Last spring, before I conceived, my doctor’s muscle-testing and her colleague’s computer scan of my energy meridians showed my body sort of “divided” at the midline. After that, I began using a laser after acupuncture treatments at their office to help the scar heal. Before bed, I would massage sesame oil into my scar at night to help it loosen. I also felt called to use the essential oil SARA from Young Living Oils, a blend that markets itself as being for sexual trauma.  After I got pregnant on the first try, I essentially gave up thinking about my scar and turned my energy toward worrying about whether or not I could manage to have a successful natural birth.

Now I’m 12 weeks postpartum after a homebirth VBAC, or HBAC. So you’d think I’d have gotten over the c-section, but apparently not! I noticed that my first attempts to jog around eight weeks after my daughter’s birth — just a mile and a half or two! and slowly! — had me later feeling like my pelvis was aching. This was not the case with my son. With him, I didn’t try any exercise — or much of anything else — until ten weeks and then went out for four miles and felt great.

I figured the discomfort was product of the different method of birth and also the fact that, instead of staying home, napping, and healing like I did in 2006, this time I’m running around with a preschooler, volunteering for his school, running a mom’s group, and trying to have something like a freelance writing and editing career. Not much time for rest, and so many things I want to do!

I mentioned all this to Dr. Jennifer Mercier, who was selling her new book Women’s Optimal Pelvic Health with Mercier Therapy just behind our Holistic Moms table at the Freedom for Family Wellness Summit last weekend. She offered to work on me.

Dr. Jennifer Mercier discussing pelvic health

It hadn’t occurred to me that any of my discomfort was related to my c-section scar. I thought it had to do with my pelvis spreading internally. The word that came to mind after I ran or spent a lot of time on my feet was “crushed.” That sounds dramatic, but I felt like my pelvis had been sort of crushed in a car accident years ago and that what I felt was the residual dull ache.

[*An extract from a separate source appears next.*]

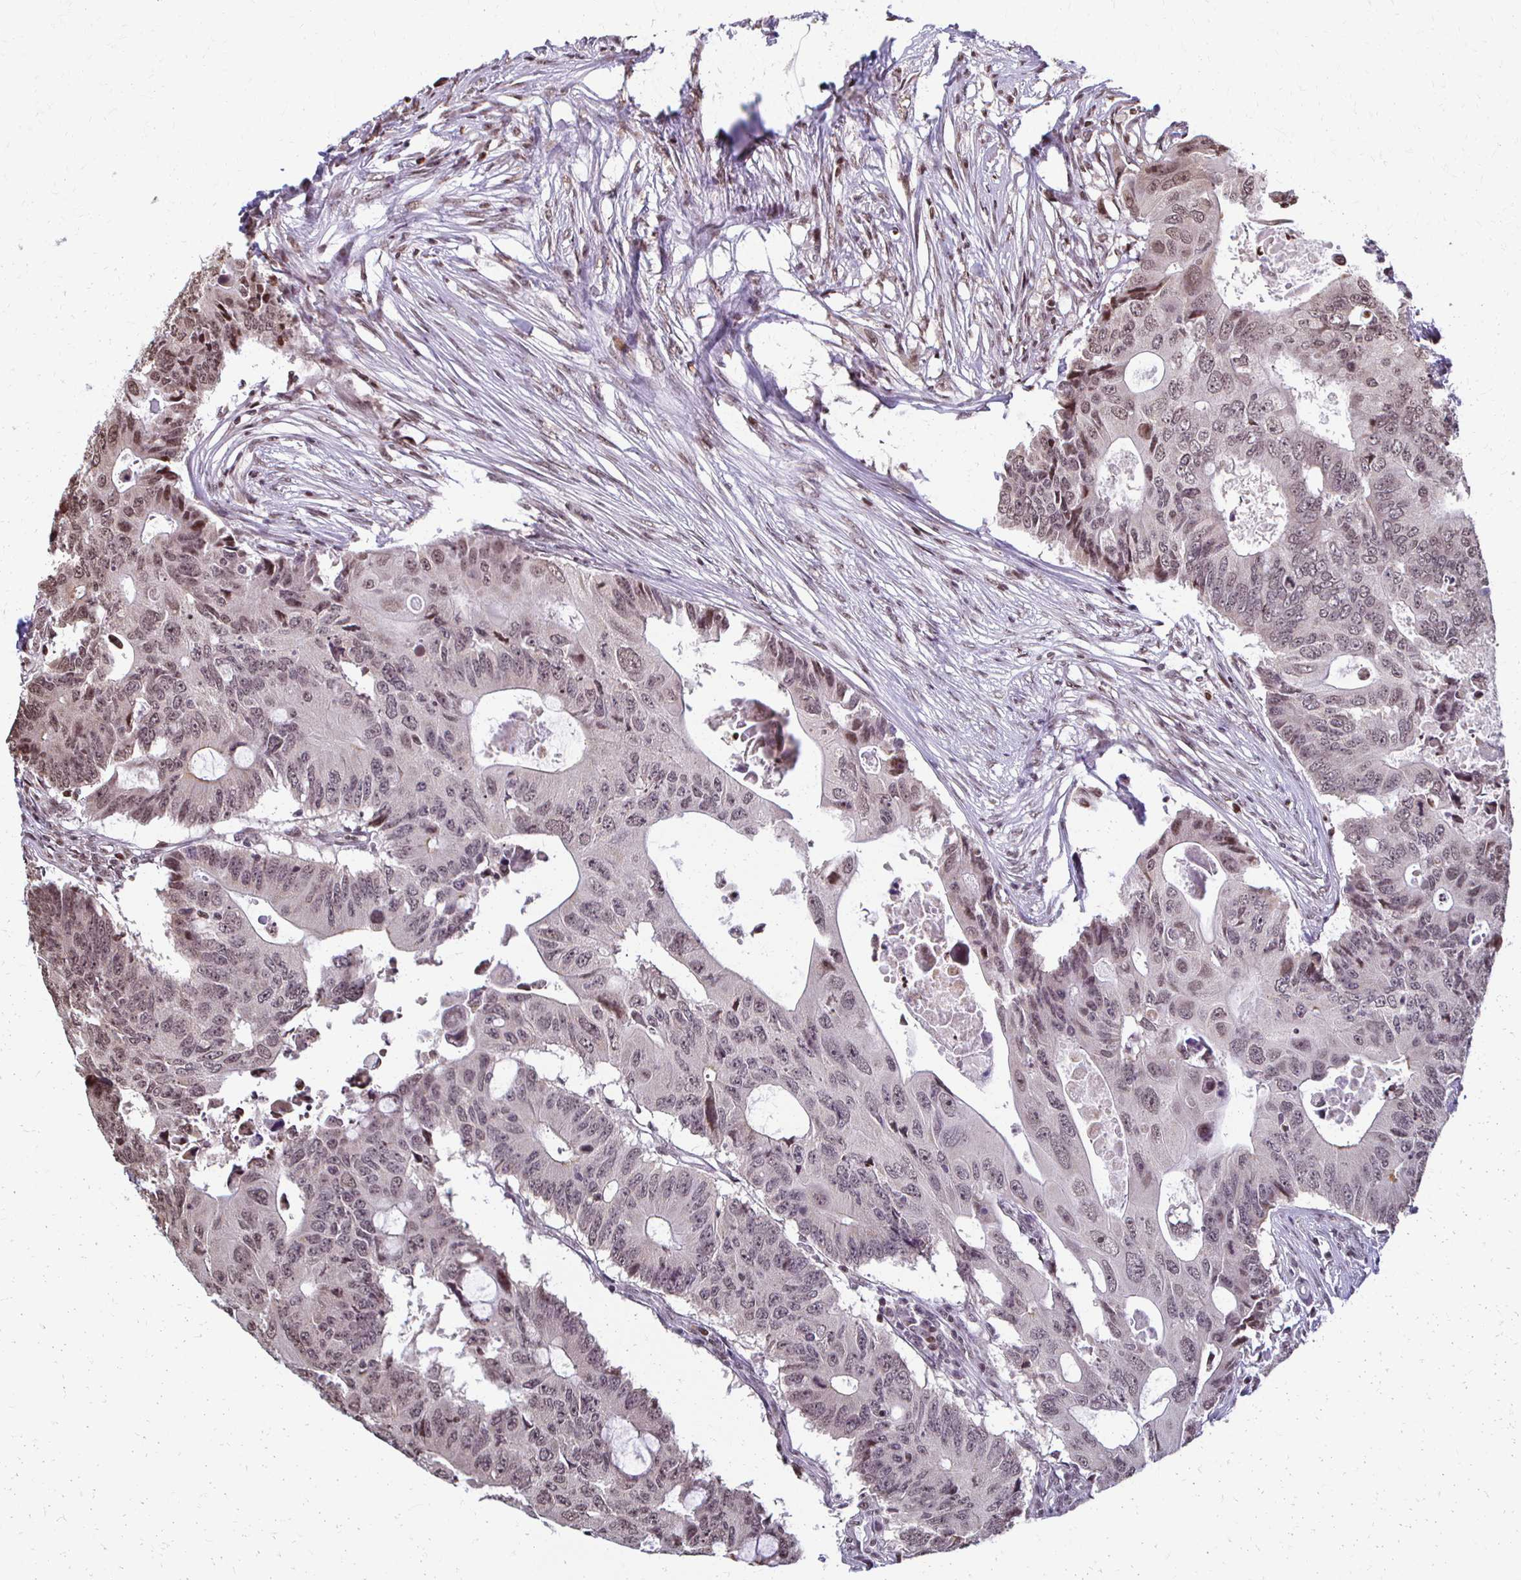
{"staining": {"intensity": "weak", "quantity": "25%-75%", "location": "nuclear"}, "tissue": "colorectal cancer", "cell_type": "Tumor cells", "image_type": "cancer", "snomed": [{"axis": "morphology", "description": "Adenocarcinoma, NOS"}, {"axis": "topography", "description": "Colon"}], "caption": "Colorectal cancer stained with DAB (3,3'-diaminobenzidine) immunohistochemistry exhibits low levels of weak nuclear expression in approximately 25%-75% of tumor cells. The staining is performed using DAB brown chromogen to label protein expression. The nuclei are counter-stained blue using hematoxylin.", "gene": "HOXA9", "patient": {"sex": "male", "age": 71}}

But then she started palpating my scar. It hurt. It was hot, like a muscle with a lot of tension. She noted that my scar was very close to my pubic bone. She worked on it for a few minutes, rubbing it like you would a knot you’re trying to knead out. Then she had me do some resistance exercises. I was on my back with my knees bent, and I tried to pull them together while she tried to push them apart, three times for 10 seconds.

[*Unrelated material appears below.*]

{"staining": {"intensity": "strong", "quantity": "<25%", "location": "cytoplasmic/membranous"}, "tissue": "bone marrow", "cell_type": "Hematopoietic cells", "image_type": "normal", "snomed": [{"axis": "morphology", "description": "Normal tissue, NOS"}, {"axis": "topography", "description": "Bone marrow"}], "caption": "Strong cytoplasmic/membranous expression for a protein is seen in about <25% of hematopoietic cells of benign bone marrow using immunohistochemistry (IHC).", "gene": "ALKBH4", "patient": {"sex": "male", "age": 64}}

After she was done, she pressed on the scar again and asked how I felt. It didn’t hurt. “If you’re seriously putting the same amount of pressure as you were before, then that is am amazing difference,” I told her. She said she was. And she showed me how to work on my scar myself, by applying pressure and then pulling up and down off the pubic bone.

The next day, we took a long family walk, and I jogged a little bit of it. Zero ache the next day. Seriously. I was pretty impressed.

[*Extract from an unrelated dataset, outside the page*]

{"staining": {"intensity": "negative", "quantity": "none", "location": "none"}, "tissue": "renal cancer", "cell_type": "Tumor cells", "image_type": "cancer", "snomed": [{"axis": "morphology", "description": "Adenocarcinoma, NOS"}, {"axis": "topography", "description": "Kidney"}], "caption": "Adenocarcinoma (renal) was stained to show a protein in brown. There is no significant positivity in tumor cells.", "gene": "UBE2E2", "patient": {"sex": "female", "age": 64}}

Dr. Mercier told me she developed her method through the study of osteopathy. I happened to have an appointment a few days later with my osteopath, Dr. D. I told her about my experience a few days earlier. Dr. D. was pulled into my pelvis and told me to put my hands on my scar and imagine pulling up, just energetically, but the same motion Dr. Mercier had recommended.

Through my work with Dr. D, I felt some major releases, and, at one point, like my whole body went light — illuminated — from my scar down and from my scar up — like a bright light moving in both directions from my middle. It was pretty intense, and pretty amazing. I left feeling much less emotional and testy and much more in a place of acceptance than when I walked in (even though I didn’t think any of my crabby mood had anything to do with my surgery four and a half years ago).

I have started reading Dr. Mercier’s book and am going to recommend it to anyone I know who is (or knows someone who is) dealing with infertility or cycle issues.